▶ _Task_: Go through the data line by line. Copy each one holding the string "other".

▶ _Data section_:
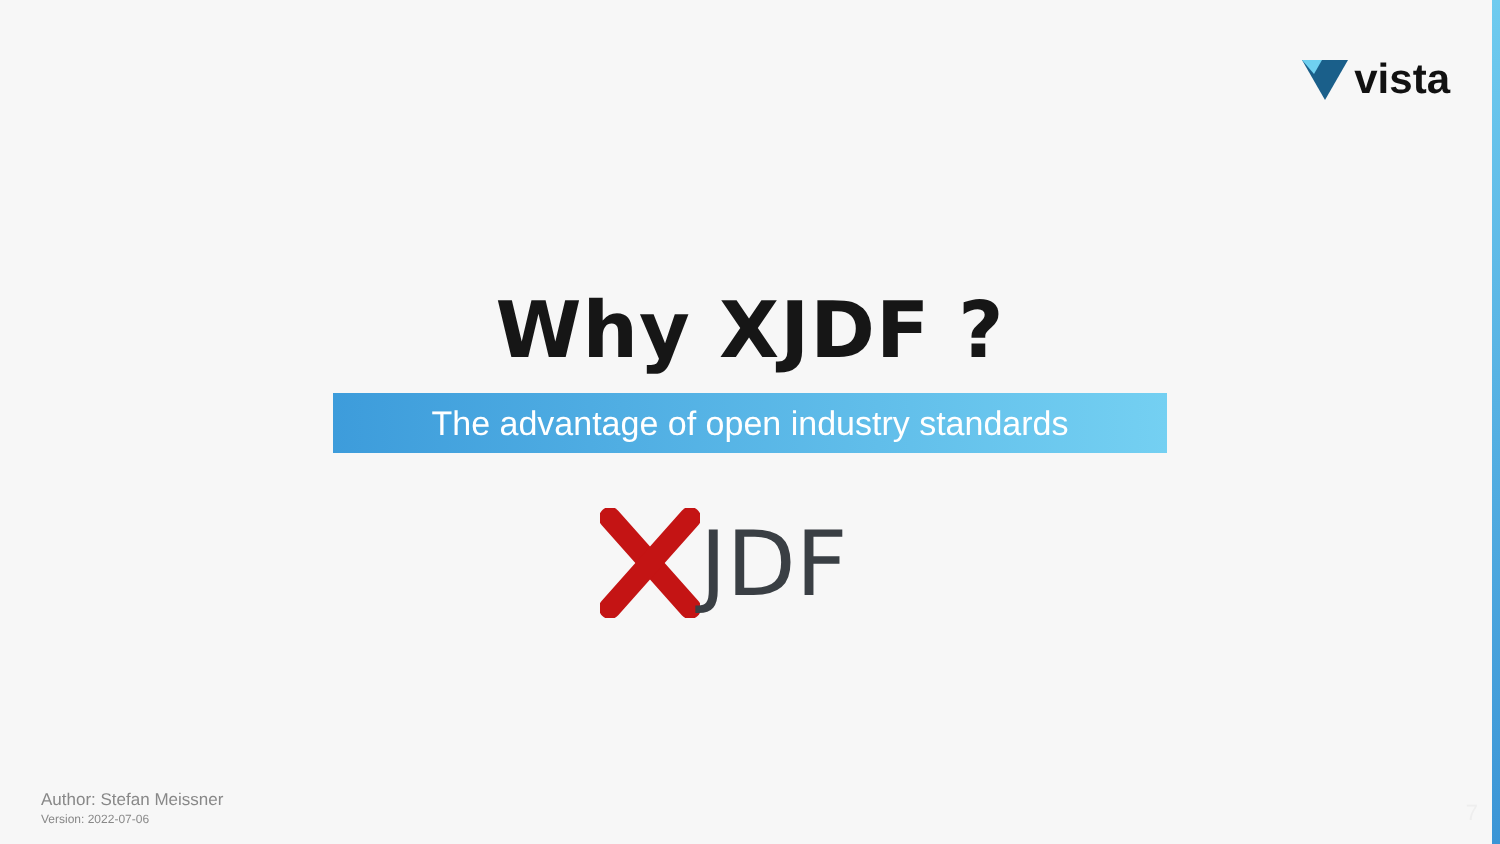vista
Why XJDF ?
The advantage of open industry standards
JDF
Author: Stefan Meissner
Version: 2022-07-06
7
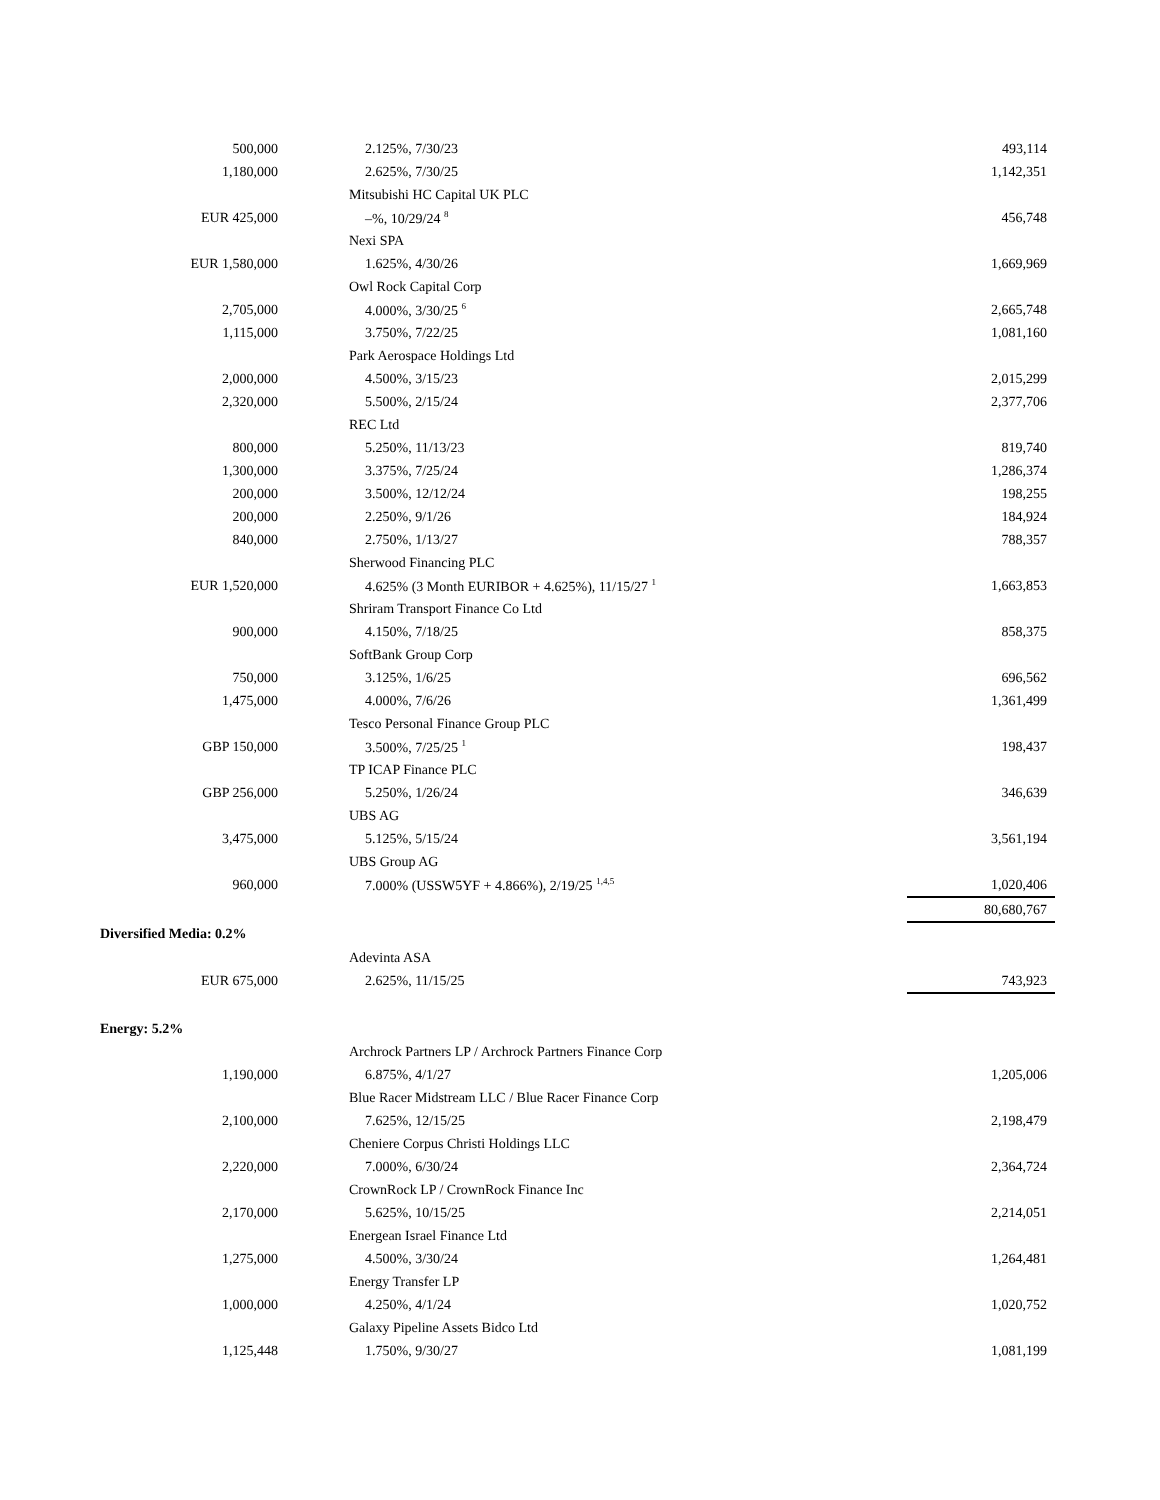| 500,000 | 2.125%, 7/30/23 | 493,114 |
| 1,180,000 | 2.625%, 7/30/25 | 1,142,351 |
| | Mitsubishi HC Capital UK PLC | |
| EUR 425,000 | –%, 10/29/24 <sup>8</sup> | 456,748 |
| | Nexi SPA | |
| EUR 1,580,000 | 1.625%, 4/30/26 | 1,669,969 |
| | Owl Rock Capital Corp | |
| 2,705,000 | 4.000%, 3/30/25 <sup>6</sup> | 2,665,748 |
| 1,115,000 | 3.750%, 7/22/25 | 1,081,160 |
| | Park Aerospace Holdings Ltd | |
| 2,000,000 | 4.500%, 3/15/23 | 2,015,299 |
| 2,320,000 | 5.500%, 2/15/24 | 2,377,706 |
| | REC Ltd | |
| 800,000 | 5.250%, 11/13/23 | 819,740 |
| 1,300,000 | 3.375%, 7/25/24 | 1,286,374 |
| 200,000 | 3.500%, 12/12/24 | 198,255 |
| 200,000 | 2.250%, 9/1/26 | 184,924 |
| 840,000 | 2.750%, 1/13/27 | 788,357 |
| | Sherwood Financing PLC | |
| EUR 1,520,000 | 4.625% (3 Month EURIBOR + 4.625%), 11/15/27 <sup>1</sup> | 1,663,853 |
| | Shriram Transport Finance Co Ltd | |
| 900,000 | 4.150%, 7/18/25 | 858,375 |
| | SoftBank Group Corp | |
| 750,000 | 3.125%, 1/6/25 | 696,562 |
| 1,475,000 | 4.000%, 7/6/26 | 1,361,499 |
| | Tesco Personal Finance Group PLC | |
| GBP 150,000 | 3.500%, 7/25/25 <sup>1</sup> | 198,437 |
| | TP ICAP Finance PLC | |
| GBP 256,000 | 5.250%, 1/26/24 | 346,639 |
| | UBS AG | |
| 3,475,000 | 5.125%, 5/15/24 | 3,561,194 |
| | UBS Group AG | |
| 960,000 | 7.000% (USSW5YF + 4.866%), 2/19/25 <sup>1,4,5</sup> | 1,020,406 |
| | | 80,680,767 |
| Diversified Media: 0.2% | | |
| | Adevinta ASA | |
| EUR 675,000 | 2.625%, 11/15/25 | 743,923 |
| Energy: 5.2% | | |
| | Archrock Partners LP / Archrock Partners Finance Corp | |
| 1,190,000 | 6.875%, 4/1/27 | 1,205,006 |
| | Blue Racer Midstream LLC / Blue Racer Finance Corp | |
| 2,100,000 | 7.625%, 12/15/25 | 2,198,479 |
| | Cheniere Corpus Christi Holdings LLC | |
| 2,220,000 | 7.000%, 6/30/24 | 2,364,724 |
| | CrownRock LP / CrownRock Finance Inc | |
| 2,170,000 | 5.625%, 10/15/25 | 2,214,051 |
| | Energean Israel Finance Ltd | |
| 1,275,000 | 4.500%, 3/30/24 | 1,264,481 |
| | Energy Transfer LP | |
| 1,000,000 | 4.250%, 4/1/24 | 1,020,752 |
| | Galaxy Pipeline Assets Bidco Ltd | |
| 1,125,448 | 1.750%, 9/30/27 | 1,081,199 |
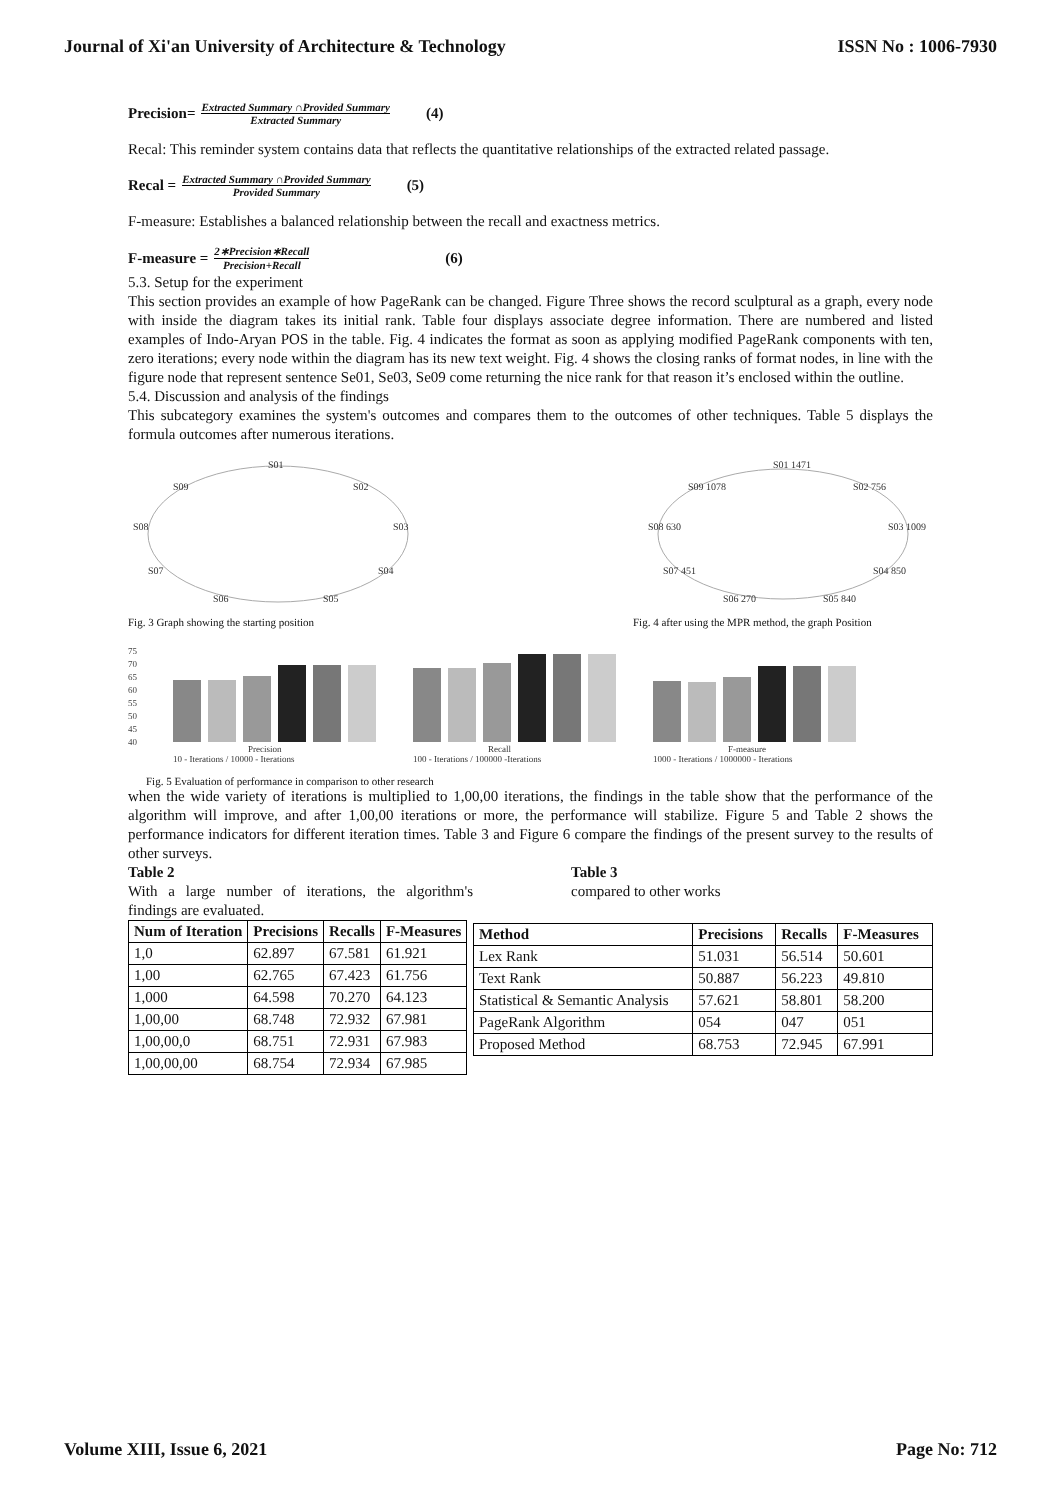Journal of Xi'an University of Architecture & Technology ISSN No : 1006-7930
Precision= Extracted Summary ∩Provided Summary Extracted Summary (4)
Recal: This reminder system contains data that reflects the quantitative relationships of the extracted related passage.
Recal = Extracted Summary ∩Provided Summary Provided Summary (5)
F-measure: Establishes a balanced relationship between the recall and exactness metrics.
F-measure = 2∗Precision∗Recall Precision+Recall (6)
5.3. Setup for the experiment
This section provides an example of how PageRank can be changed. Figure Three shows the record sculptural as a graph, every node with inside the diagram takes its initial rank. Table four displays associate degree information. There are numbered and listed examples of Indo-Aryan POS in the table. Fig. 4 indicates the format as soon as applying modified PageRank components with ten, zero iterations; every node within the diagram has its new text weight. Fig. 4 shows the closing ranks of format nodes, in line with the figure node that represent sentence Se01, Se03, Se09 come returning the nice rank for that reason it’s enclosed within the outline.
5.4. Discussion and analysis of the findings
This subcategory examines the system's outcomes and compares them to the outcomes of other techniques. Table 5 displays the formula outcomes after numerous iterations.
S01
S02
S03
S04
S05
S06
S07
S08
S09
Fig. 3 Graph showing the starting position
S01 1471
S02 756
S03 1009
S04 850
S05 840
S06 270
S07 451
S08 630
S09 1078
Fig. 4 after using the MPR method, the graph Position
75
70
65
60
55
50
45
40
Precision
Recall
F-measure
10 - Iterations / 10000 - Iterations
100 - Iterations / 100000 -Iterations
1000 - Iterations / 1000000 - Iterations
Fig. 5 Evaluation of performance in comparison to other research
when the wide variety of iterations is multiplied to 1,00,00 iterations, the findings in the table show that the performance of the algorithm will improve, and after 1,00,00 iterations or more, the performance will stabilize. Figure 5 and Table 2 shows the performance indicators for different iteration times. Table 3 and Figure 6 compare the findings of the present survey to the results of other surveys.
Table 2
With a large number of iterations, the algorithm's findings are evaluated.
| Num of Iteration | Precisions | Recalls | F-Measures |
| --- | --- | --- | --- |
| 1,0 | 62.897 | 67.581 | 61.921 |
| 1,00 | 62.765 | 67.423 | 61.756 |
| 1,000 | 64.598 | 70.270 | 64.123 |
| 1,00,00 | 68.748 | 72.932 | 67.981 |
| 1,00,00,0 | 68.751 | 72.931 | 67.983 |
| 1,00,00,00 | 68.754 | 72.934 | 67.985 |
Table 3
compared to other works
| Method | Precisions | Recalls | F-Measures |
| --- | --- | --- | --- |
| Lex Rank | 51.031 | 56.514 | 50.601 |
| Text Rank | 50.887 | 56.223 | 49.810 |
| Statistical & Semantic Analysis | 57.621 | 58.801 | 58.200 |
| PageRank Algorithm | 054 | 047 | 051 |
| Proposed Method | 68.753 | 72.945 | 67.991 |
Volume XIII, Issue 6, 2021 Page No: 712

▶ _Solution to this task_:
This subcategory examines the system's outcomes and compares them to the outcomes of other techniques. Table 5 displays the formula outcomes after numerous iterations.
Fig. 5 Evaluation of performance in comparison to other research
when the wide variety of iterations is multiplied to 1,00,00 iterations, the findings in the table show that the performance of the algorithm will improve, and after 1,00,00 iterations or more, the performance will stabilize. Figure 5 and Table 2 shows the performance indicators for different iteration times. Table 3 and Figure 6 compare the findings of the present survey to the results of other surveys.
compared to other works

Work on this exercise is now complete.